-- Begin --

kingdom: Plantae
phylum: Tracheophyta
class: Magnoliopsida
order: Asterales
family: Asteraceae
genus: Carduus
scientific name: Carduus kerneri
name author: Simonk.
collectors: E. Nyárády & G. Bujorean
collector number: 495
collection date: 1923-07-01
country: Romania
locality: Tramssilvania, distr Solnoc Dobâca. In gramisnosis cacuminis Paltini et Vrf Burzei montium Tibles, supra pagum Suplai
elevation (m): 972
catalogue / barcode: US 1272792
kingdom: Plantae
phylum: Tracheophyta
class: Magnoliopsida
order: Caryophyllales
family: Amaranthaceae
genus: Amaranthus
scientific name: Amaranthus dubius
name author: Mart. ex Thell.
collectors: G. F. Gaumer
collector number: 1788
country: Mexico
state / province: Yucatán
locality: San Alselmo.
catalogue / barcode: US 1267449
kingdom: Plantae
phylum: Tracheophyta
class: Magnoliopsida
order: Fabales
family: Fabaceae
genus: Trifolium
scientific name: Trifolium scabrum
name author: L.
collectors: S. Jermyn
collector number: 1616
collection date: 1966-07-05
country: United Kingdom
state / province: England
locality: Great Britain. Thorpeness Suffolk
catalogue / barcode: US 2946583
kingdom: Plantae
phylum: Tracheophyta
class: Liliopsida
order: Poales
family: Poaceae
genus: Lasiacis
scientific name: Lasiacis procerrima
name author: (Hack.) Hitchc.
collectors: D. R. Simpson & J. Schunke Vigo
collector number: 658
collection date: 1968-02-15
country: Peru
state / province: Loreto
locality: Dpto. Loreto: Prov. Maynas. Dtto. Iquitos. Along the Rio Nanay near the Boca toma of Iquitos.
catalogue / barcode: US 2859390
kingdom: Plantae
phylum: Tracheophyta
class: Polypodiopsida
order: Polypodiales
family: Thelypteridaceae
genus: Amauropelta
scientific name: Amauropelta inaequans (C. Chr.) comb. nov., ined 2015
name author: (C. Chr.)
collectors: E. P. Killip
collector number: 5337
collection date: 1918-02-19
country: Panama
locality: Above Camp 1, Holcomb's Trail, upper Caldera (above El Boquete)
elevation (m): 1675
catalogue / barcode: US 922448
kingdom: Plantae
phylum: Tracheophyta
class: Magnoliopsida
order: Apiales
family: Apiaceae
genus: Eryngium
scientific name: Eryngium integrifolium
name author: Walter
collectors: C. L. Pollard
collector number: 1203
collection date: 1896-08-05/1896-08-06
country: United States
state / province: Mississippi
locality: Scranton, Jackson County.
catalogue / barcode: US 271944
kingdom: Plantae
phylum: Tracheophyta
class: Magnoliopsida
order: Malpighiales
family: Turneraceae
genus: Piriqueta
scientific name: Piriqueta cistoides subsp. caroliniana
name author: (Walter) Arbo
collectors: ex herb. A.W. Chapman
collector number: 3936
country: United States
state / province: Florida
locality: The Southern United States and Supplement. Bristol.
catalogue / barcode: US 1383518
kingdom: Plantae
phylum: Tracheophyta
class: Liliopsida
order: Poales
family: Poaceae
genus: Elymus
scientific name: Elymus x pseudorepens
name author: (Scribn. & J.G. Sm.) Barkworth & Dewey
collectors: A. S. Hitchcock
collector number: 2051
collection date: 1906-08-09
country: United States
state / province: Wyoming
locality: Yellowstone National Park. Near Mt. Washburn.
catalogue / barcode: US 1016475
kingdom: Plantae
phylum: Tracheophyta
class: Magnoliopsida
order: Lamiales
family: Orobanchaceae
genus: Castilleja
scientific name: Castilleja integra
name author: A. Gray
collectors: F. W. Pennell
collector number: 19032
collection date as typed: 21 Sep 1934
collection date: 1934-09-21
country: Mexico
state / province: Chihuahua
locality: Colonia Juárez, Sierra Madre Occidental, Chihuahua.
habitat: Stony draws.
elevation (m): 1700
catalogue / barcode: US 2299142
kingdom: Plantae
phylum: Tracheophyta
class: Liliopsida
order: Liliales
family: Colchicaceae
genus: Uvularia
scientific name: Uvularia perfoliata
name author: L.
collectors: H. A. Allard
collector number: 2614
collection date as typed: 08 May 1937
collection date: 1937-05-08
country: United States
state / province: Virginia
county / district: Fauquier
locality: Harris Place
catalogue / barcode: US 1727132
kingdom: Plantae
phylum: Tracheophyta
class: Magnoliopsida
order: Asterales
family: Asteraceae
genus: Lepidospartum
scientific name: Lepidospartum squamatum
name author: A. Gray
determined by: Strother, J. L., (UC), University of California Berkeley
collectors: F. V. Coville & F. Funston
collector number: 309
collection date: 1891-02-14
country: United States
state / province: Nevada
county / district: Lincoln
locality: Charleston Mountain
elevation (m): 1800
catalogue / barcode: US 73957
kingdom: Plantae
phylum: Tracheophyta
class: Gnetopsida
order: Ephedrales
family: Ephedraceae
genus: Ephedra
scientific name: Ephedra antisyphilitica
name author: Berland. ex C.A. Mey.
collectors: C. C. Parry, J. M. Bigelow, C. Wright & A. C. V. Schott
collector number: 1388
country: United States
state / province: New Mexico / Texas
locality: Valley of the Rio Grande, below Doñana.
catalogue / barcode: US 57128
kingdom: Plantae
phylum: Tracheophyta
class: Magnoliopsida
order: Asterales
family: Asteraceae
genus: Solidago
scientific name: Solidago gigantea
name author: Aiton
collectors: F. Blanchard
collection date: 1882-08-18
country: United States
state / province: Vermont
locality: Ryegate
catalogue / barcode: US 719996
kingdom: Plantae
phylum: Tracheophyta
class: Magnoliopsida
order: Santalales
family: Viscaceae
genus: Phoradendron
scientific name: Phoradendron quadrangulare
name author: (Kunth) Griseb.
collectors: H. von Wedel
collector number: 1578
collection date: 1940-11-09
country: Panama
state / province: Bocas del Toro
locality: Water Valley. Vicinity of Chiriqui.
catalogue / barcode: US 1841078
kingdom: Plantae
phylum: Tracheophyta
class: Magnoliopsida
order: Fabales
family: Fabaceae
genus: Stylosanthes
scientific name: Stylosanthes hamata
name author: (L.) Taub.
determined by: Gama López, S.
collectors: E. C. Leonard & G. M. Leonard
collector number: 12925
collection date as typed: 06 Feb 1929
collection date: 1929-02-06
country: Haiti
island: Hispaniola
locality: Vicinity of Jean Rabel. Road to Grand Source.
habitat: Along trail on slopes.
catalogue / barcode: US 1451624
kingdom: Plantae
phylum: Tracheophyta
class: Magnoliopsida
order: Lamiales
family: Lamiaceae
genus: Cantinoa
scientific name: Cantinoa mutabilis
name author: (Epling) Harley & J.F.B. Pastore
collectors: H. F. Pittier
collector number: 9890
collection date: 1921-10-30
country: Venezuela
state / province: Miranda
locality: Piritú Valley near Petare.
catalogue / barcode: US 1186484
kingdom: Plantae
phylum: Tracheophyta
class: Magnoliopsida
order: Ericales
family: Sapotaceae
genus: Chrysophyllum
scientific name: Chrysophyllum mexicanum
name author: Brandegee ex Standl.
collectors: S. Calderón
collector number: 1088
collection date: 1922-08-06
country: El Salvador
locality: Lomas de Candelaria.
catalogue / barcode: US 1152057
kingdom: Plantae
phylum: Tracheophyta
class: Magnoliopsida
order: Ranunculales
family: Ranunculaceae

-- End --

> **Problem requirements**
Rewrite all the records, changing every "collector number" to "field number" and leaving everything else as it is.

> **Answer**
kingdom: Plantae
phylum: Tracheophyta
class: Magnoliopsida
order: Asterales
family: Asteraceae
genus: Carduus
scientific name: Carduus kerneri
name author: Simonk.
collectors: E. Nyárády & G. Bujorean
field number: 495
collection date: 1923-07-01
country: Romania
locality: Tramssilvania, distr Solnoc Dobâca. In gramisnosis cacuminis Paltini et Vrf Burzei montium Tibles, supra pagum Suplai
elevation (m): 972
catalogue / barcode: US 1272792
kingdom: Plantae
phylum: Tracheophyta
class: Magnoliopsida
order: Caryophyllales
family: Amaranthaceae
genus: Amaranthus
scientific name: Amaranthus dubius
name author: Mart. ex Thell.
collectors: G. F. Gaumer
field number: 1788
country: Mexico
state / province: Yucatán
locality: San Alselmo.
catalogue / barcode: US 1267449
kingdom: Plantae
phylum: Tracheophyta
class: Magnoliopsida
order: Fabales
family: Fabaceae
genus: Trifolium
scientific name: Trifolium scabrum
name author: L.
collectors: S. Jermyn
field number: 1616
collection date: 1966-07-05
country: United Kingdom
state / province: England
locality: Great Britain. Thorpeness Suffolk
catalogue / barcode: US 2946583
kingdom: Plantae
phylum: Tracheophyta
class: Liliopsida
order: Poales
family: Poaceae
genus: Lasiacis
scientific name: Lasiacis procerrima
name author: (Hack.) Hitchc.
collectors: D. R. Simpson & J. Schunke Vigo
field number: 658
collection date: 1968-02-15
country: Peru
state / province: Loreto
locality: Dpto. Loreto: Prov. Maynas. Dtto. Iquitos. Along the Rio Nanay near the Boca toma of Iquitos.
catalogue / barcode: US 2859390
kingdom: Plantae
phylum: Tracheophyta
class: Polypodiopsida
order: Polypodiales
family: Thelypteridaceae
genus: Amauropelta
scientific name: Amauropelta inaequans (C. Chr.) comb. nov., ined 2015
name author: (C. Chr.)
collectors: E. P. Killip
field number: 5337
collection date: 1918-02-19
country: Panama
locality: Above Camp 1, Holcomb's Trail, upper Caldera (above El Boquete)
elevation (m): 1675
catalogue / barcode: US 922448
kingdom: Plantae
phylum: Tracheophyta
class: Magnoliopsida
order: Apiales
family: Apiaceae
genus: Eryngium
scientific name: Eryngium integrifolium
name author: Walter
collectors: C. L. Pollard
field number: 1203
collection date: 1896-08-05/1896-08-06
country: United States
state / province: Mississippi
locality: Scranton, Jackson County.
catalogue / barcode: US 271944
kingdom: Plantae
phylum: Tracheophyta
class: Magnoliopsida
order: Malpighiales
family: Turneraceae
genus: Piriqueta
scientific name: Piriqueta cistoides subsp. caroliniana
name author: (Walter) Arbo
collectors: ex herb. A.W. Chapman
field number: 3936
country: United States
state / province: Florida
locality: The Southern United States and Supplement. Bristol.
catalogue / barcode: US 1383518
kingdom: Plantae
phylum: Tracheophyta
class: Liliopsida
order: Poales
family: Poaceae
genus: Elymus
scientific name: Elymus x pseudorepens
name author: (Scribn. & J.G. Sm.) Barkworth & Dewey
collectors: A. S. Hitchcock
field number: 2051
collection date: 1906-08-09
country: United States
state / province: Wyoming
locality: Yellowstone National Park. Near Mt. Washburn.
catalogue / barcode: US 1016475
kingdom: Plantae
phylum: Tracheophyta
class: Magnoliopsida
order: Lamiales
family: Orobanchaceae
genus: Castilleja
scientific name: Castilleja integra
name author: A. Gray
collectors: F. W. Pennell
field number: 19032
collection date as typed: 21 Sep 1934
collection date: 1934-09-21
country: Mexico
state / province: Chihuahua
locality: Colonia Juárez, Sierra Madre Occidental, Chihuahua.
habitat: Stony draws.
elevation (m): 1700
catalogue / barcode: US 2299142
kingdom: Plantae
phylum: Tracheophyta
class: Liliopsida
order: Liliales
family: Colchicaceae
genus: Uvularia
scientific name: Uvularia perfoliata
name author: L.
collectors: H. A. Allard
field number: 2614
collection date as typed: 08 May 1937
collection date: 1937-05-08
country: United States
state / province: Virginia
county / district: Fauquier
locality: Harris Place
catalogue / barcode: US 1727132
kingdom: Plantae
phylum: Tracheophyta
class: Magnoliopsida
order: Asterales
family: Asteraceae
genus: Lepidospartum
scientific name: Lepidospartum squamatum
name author: A. Gray
determined by: Strother, J. L., (UC), University of California Berkeley
collectors: F. V. Coville & F. Funston
field number: 309
collection date: 1891-02-14
country: United States
state / province: Nevada
county / district: Lincoln
locality: Charleston Mountain
elevation (m): 1800
catalogue / barcode: US 73957
kingdom: Plantae
phylum: Tracheophyta
class: Gnetopsida
order: Ephedrales
family: Ephedraceae
genus: Ephedra
scientific name: Ephedra antisyphilitica
name author: Berland. ex C.A. Mey.
collectors: C. C. Parry, J. M. Bigelow, C. Wright & A. C. V. Schott
field number: 1388
country: United States
state / province: New Mexico / Texas
locality: Valley of the Rio Grande, below Doñana.
catalogue / barcode: US 57128
kingdom: Plantae
phylum: Tracheophyta
class: Magnoliopsida
order: Asterales
family: Asteraceae
genus: Solidago
scientific name: Solidago gigantea
name author: Aiton
collectors: F. Blanchard
collection date: 1882-08-18
country: United States
state / province: Vermont
locality: Ryegate
catalogue / barcode: US 719996
kingdom: Plantae
phylum: Tracheophyta
class: Magnoliopsida
order: Santalales
family: Viscaceae
genus: Phoradendron
scientific name: Phoradendron quadrangulare
name author: (Kunth) Griseb.
collectors: H. von Wedel
field number: 1578
collection date: 1940-11-09
country: Panama
state / province: Bocas del Toro
locality: Water Valley. Vicinity of Chiriqui.
catalogue / barcode: US 1841078
kingdom: Plantae
phylum: Tracheophyta
class: Magnoliopsida
order: Fabales
family: Fabaceae
genus: Stylosanthes
scientific name: Stylosanthes hamata
name author: (L.) Taub.
determined by: Gama López, S.
collectors: E. C. Leonard & G. M. Leonard
field number: 12925
collection date as typed: 06 Feb 1929
collection date: 1929-02-06
country: Haiti
island: Hispaniola
locality: Vicinity of Jean Rabel. Road to Grand Source.
habitat: Along trail on slopes.
catalogue / barcode: US 1451624
kingdom: Plantae
phylum: Tracheophyta
class: Magnoliopsida
order: Lamiales
family: Lamiaceae
genus: Cantinoa
scientific name: Cantinoa mutabilis
name author: (Epling) Harley & J.F.B. Pastore
collectors: H. F. Pittier
field number: 9890
collection date: 1921-10-30
country: Venezuela
state / province: Miranda
locality: Piritú Valley near Petare.
catalogue / barcode: US 1186484
kingdom: Plantae
phylum: Tracheophyta
class: Magnoliopsida
order: Ericales
family: Sapotaceae
genus: Chrysophyllum
scientific name: Chrysophyllum mexicanum
name author: Brandegee ex Standl.
collectors: S. Calderón
field number: 1088
collection date: 1922-08-06
country: El Salvador
locality: Lomas de Candelaria.
catalogue / barcode: US 1152057
kingdom: Plantae
phylum: Tracheophyta
class: Magnoliopsida
order: Ranunculales
family: Ranunculaceae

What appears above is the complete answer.